The answer to the question posed on Friday is William Faulkner. The excerpt is from his second book, MOSQUITOES. MOSQUITOES is the satirical tale of a Lake Pontchartrain boat trip out of New Orleans with an assortment of colorful passengers including as our paperback jacket says, “the rich and the aspiring, social butterflies and dissolute dilettantes.”
According to Faulkner, he wrote MOSQUITOES “for the sake of writing because it was fun.” Possibly his writing got less fun (or at least more personal) after that because his next book took up the subject matter that would occupy him for the rest of his life, fictional Yoknapatawpha County and his own upbringing in rural Mississippi.
MOSQUITOES had gotten good reviews: “…a brilliance that you can rightfully expect only in the writings of a few men”-Lillian Hellman, New York Herald Tribune . But Faulkner could not find a publisher for FLAGS IN THE DUST which was finally published in a scaled back version as SARTORIS.

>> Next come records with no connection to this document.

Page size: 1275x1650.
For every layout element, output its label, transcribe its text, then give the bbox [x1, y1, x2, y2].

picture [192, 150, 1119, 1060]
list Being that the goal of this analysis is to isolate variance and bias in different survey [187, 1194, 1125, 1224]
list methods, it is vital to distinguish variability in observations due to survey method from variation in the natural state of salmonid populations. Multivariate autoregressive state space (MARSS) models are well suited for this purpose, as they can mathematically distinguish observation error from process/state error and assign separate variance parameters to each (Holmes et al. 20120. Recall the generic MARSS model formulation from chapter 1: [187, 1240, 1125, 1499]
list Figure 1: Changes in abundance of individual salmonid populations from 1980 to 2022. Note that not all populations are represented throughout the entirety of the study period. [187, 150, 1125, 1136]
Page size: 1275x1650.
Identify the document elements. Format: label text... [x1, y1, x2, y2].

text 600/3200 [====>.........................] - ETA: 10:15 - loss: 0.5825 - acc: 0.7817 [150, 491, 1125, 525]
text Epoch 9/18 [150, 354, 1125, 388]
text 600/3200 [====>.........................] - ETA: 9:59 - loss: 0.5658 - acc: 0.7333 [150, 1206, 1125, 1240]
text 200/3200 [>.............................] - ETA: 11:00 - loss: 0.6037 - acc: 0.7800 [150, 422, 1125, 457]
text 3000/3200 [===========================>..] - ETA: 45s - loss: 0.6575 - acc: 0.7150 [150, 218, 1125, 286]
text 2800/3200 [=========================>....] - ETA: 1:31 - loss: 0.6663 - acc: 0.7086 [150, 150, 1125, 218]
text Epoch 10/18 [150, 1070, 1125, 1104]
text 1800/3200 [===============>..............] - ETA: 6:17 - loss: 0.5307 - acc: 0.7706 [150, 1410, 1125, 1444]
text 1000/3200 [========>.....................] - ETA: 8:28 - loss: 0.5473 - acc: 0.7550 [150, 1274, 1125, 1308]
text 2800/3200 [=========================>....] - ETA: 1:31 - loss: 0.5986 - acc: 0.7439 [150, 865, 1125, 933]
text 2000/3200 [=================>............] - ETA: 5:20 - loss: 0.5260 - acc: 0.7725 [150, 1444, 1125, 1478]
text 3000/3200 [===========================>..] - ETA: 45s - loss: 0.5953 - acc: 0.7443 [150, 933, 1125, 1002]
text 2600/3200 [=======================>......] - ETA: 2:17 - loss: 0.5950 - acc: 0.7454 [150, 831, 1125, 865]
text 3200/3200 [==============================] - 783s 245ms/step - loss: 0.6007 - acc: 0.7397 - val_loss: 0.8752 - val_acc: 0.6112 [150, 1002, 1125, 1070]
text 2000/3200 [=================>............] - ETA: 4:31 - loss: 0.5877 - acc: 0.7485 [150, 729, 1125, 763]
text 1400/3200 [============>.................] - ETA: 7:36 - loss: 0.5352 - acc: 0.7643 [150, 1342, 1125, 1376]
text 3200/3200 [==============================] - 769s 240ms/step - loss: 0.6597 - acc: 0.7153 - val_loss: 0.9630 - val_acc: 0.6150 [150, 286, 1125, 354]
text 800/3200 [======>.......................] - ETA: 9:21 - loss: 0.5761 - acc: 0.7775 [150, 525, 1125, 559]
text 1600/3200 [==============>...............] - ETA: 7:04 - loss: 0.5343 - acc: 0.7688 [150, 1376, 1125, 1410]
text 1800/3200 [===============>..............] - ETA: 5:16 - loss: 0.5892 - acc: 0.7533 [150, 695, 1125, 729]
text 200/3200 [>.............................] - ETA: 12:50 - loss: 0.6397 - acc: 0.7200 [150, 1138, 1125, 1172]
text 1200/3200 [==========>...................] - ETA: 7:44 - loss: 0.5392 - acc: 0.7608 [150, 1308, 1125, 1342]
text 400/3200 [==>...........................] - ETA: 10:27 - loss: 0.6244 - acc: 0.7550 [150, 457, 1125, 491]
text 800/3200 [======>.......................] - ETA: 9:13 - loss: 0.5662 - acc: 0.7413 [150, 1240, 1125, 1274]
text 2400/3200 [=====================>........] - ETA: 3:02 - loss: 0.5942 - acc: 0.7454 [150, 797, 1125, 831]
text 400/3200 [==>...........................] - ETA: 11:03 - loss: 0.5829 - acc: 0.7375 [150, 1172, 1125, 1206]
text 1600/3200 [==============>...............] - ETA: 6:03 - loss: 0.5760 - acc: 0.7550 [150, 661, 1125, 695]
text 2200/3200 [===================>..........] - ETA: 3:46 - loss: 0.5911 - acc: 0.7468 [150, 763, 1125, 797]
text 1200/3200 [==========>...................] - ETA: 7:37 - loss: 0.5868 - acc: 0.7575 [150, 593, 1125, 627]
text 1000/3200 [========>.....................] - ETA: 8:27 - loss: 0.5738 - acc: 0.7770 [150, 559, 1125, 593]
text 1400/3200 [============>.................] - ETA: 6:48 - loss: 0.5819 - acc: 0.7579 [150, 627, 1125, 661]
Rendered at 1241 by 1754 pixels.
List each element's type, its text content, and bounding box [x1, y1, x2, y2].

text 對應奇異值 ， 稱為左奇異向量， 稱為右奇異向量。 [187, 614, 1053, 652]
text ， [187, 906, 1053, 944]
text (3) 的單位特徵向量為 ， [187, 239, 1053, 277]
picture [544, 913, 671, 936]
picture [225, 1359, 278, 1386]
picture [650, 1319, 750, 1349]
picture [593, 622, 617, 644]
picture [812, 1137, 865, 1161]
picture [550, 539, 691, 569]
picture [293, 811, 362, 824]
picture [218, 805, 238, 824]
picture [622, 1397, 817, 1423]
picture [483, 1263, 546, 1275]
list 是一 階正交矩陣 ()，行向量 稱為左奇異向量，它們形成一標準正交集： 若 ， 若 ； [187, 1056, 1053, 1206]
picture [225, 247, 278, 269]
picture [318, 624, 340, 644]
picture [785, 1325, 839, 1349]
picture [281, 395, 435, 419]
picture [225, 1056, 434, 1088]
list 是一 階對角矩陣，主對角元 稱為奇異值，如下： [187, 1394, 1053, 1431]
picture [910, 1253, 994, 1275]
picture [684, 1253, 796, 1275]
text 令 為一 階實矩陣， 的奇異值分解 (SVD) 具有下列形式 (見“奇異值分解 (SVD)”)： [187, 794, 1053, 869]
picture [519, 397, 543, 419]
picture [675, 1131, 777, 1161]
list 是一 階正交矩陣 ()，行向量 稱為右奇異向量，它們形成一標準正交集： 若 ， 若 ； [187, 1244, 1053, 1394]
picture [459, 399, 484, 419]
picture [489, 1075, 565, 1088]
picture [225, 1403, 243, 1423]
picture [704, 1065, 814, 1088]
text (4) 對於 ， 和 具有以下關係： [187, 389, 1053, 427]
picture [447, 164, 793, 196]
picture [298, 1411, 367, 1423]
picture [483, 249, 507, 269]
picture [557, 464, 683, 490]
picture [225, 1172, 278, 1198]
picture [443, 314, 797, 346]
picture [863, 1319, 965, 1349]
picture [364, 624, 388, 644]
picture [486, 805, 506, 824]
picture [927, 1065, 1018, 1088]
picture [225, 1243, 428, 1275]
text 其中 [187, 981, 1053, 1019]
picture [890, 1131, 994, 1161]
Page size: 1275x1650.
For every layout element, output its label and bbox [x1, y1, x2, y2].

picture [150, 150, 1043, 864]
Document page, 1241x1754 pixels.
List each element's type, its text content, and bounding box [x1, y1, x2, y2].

It is wrong to say he found his voice with FLAGS because Faulkner spoke with many voices in his books. That incredible range is one reason he is among the greats. In AS I LAY DYING (1930) he writes from the multiple viewpoints of the Bundgren family. Here’s patriarch Anse:
“But it’s a long wait, seems like. It’s bad that a fellow must earn the reward of his right-doing by flouting hisself and his dead. We drove all the rest of the day and got to Samson’s at dust dark and then that bridge was gone too.”
In the long, long sentences of ABSALOM, ABSALOM! (1936) (our personal favorite) Faulkner writes from the point of view of Quentin Compson:
“It was a summer of wisteria. The twilight was full of it and of the smell of his father’s cigar as they sat on the front gallery after supper until it would be time for Quentin to start, while in the deep, shaggy lawn below the veranda the fireflies blew and drifted in soft random–the odor, the scent, which five months later Mr. Compson’s letter would carry up from Mississippi and over the long iron New England snow and into Quentin’s sitting-room at Harvard.”
Each of these excerpts and the one on Friday are all Faulkner’s voices. We think they demonstrate that the search for voice is not something that occupies first time writers alone. It is a career long quest.